The Trump Organization said in a statement that the findings of the Democrat-led committee were misleading and false, and it did not receive any special treatment from a lender.
“This report is nothing more than continued political harassment in a desperate attempt to mislead the American public and defame Trump in pursuit of their own agenda,” the company said.
The documents from the committee, the first public disclosure of audited financial statements from the hotel, show steep losses despite a brisk business from lobbyists, businesses and Republican groups while Trump was in office.
The alleged loan delay by Deutsche Bank to the president was an “undisclosed preferential treatment” that should have been reported by the president because the bank has substantial business in the U.S., the committee said in a letter to the General Services Administration, the federal agency overseeing the hotel. The hotel is leased by the federal government to the Trump Organization.
“The documents ... raise new and troubling questions about former President Trump’s lease with GSA and the agency’s ability to manage the former president’s conflicts of interest during his term in office when he was effectively on both sides of the contract, as landlord and tenant,” the committee's Democratic co-chairs, Carolyn Maloney of New York and Gerald Connolly of Virginia, wrote in their letter.
The GSA did not immediately respond to a request for comment.
For its part, Deutsche Bank said in a statement that the committee made “several inaccurate statements” about the loan agreement but declined to elaborate, citing loan privacy concerns.
The committee's letter to the GSA said the hotel losses contradict the “exaggerated image of financial success" that the president was portraying in the personal financial disclosure reports he sent to a federal ethics agency each year.

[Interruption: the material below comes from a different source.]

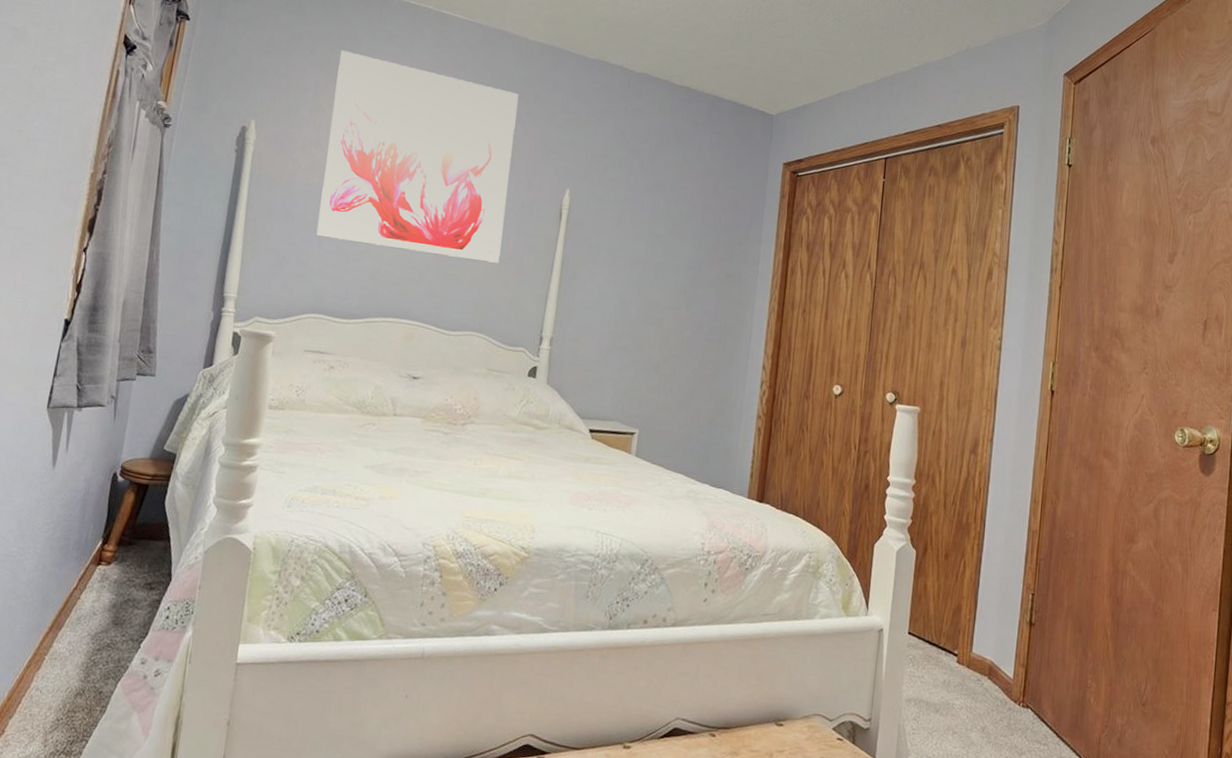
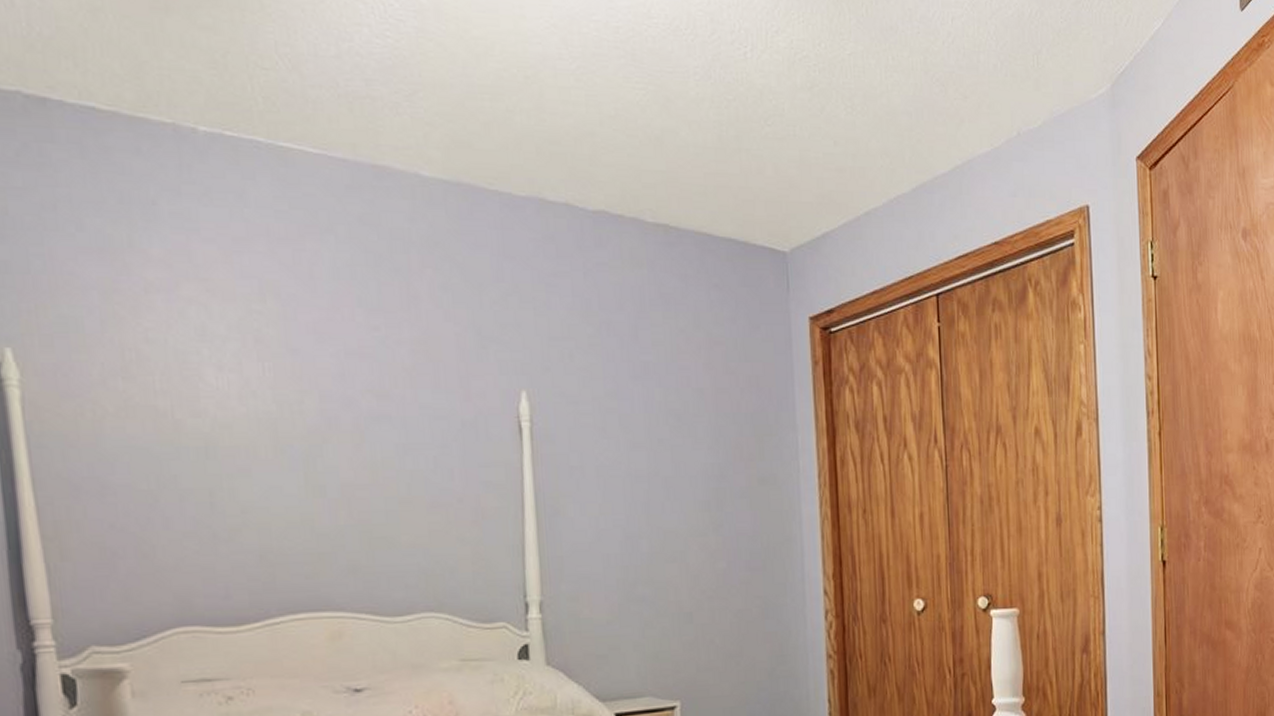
wall art: present [316,50,519,263] -> none [128,221,445,513]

But those reports require only revenue to be disclosed, not profits, an apples-to-oranges comparison that one of Trump's sons seized upon in a tweet blasting the committee.

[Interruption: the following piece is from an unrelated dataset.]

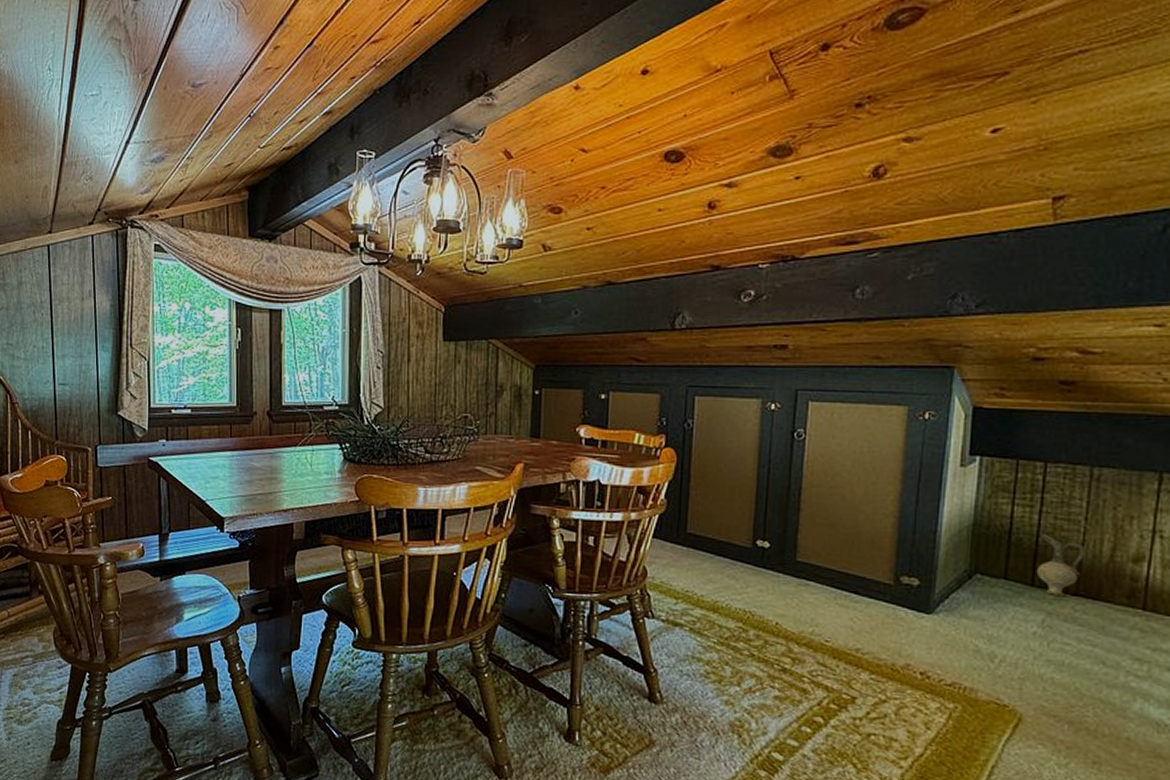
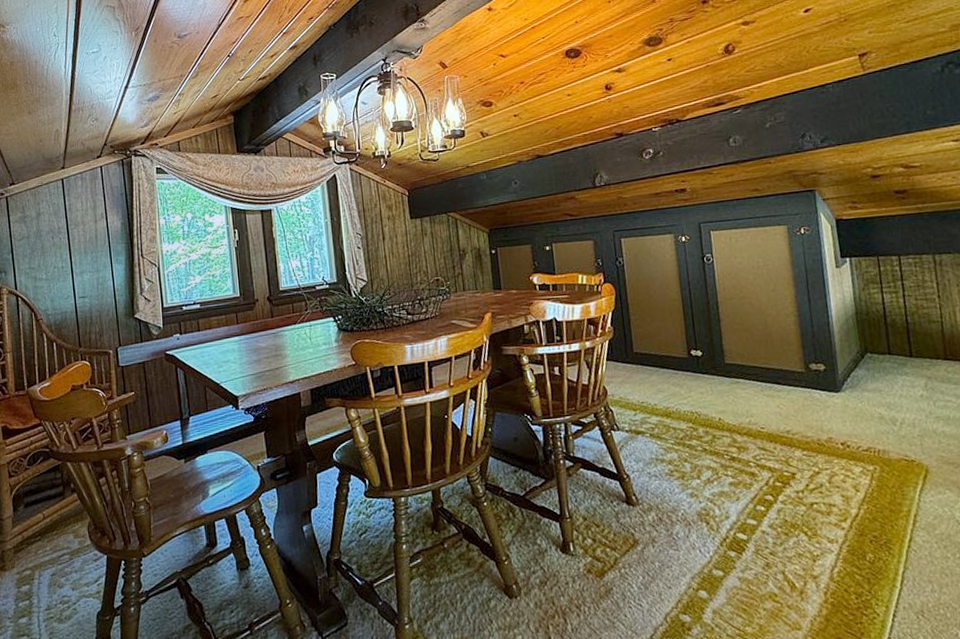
ceramic jug: present [1036,534,1086,596] -> none [908,313,946,362]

“Please learn the difference between Gross Revenue and Net Profit before writing us long letters,” Eric Trump wrote, calling the committee “incompetent.”

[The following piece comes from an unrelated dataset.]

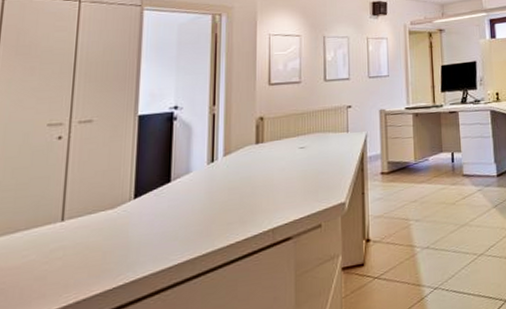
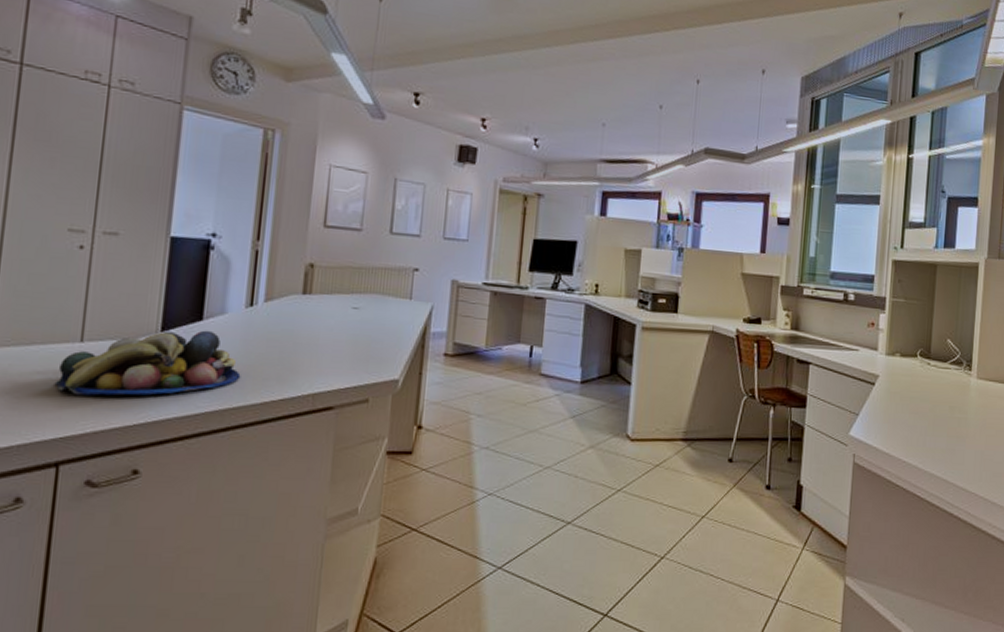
fruit bowl: none [38,190,208,271] -> present [54,330,241,396]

Trump's company has been trying to sell the 263-room hotel since the fall of 2019 but has struggled to find buyers during the coronavirus pandemic at a reported initial asking price of more than $500 million.
The head of government ethics watchdog CREW said the losses shed new light on Trump's refusal to ban foreign governments from patronizing his business.
“The only lifeline was the corrupt business coming from people and organizations and governments seeking to influence him," said Noah Bookbinder, president of Citizens for Responsibility and Ethics in Washington. "His use of the presidency to get business was absolutely essential to stemming the flow of losses.”
To allay concerns about conflict of interest, Trump promised to send payments to the U.S. Treasury on foreign government earnings from his business annually. The committee said the Washington hotel payments under this deal totaled more than $350,000 in the first three years of his presidency. Critics of the voluntary deal say Trump's definition of earnings is unclear and gave the president plenty of room to lowball the figure.
Though the Washington hotel was hurt badly by pandemic-related shutdowns last year, the audited financial statements released by the committee show it was suffering every year it was open before that, too. It lost a nearly $50 million in the first three years of his presidency, then $22 million last year.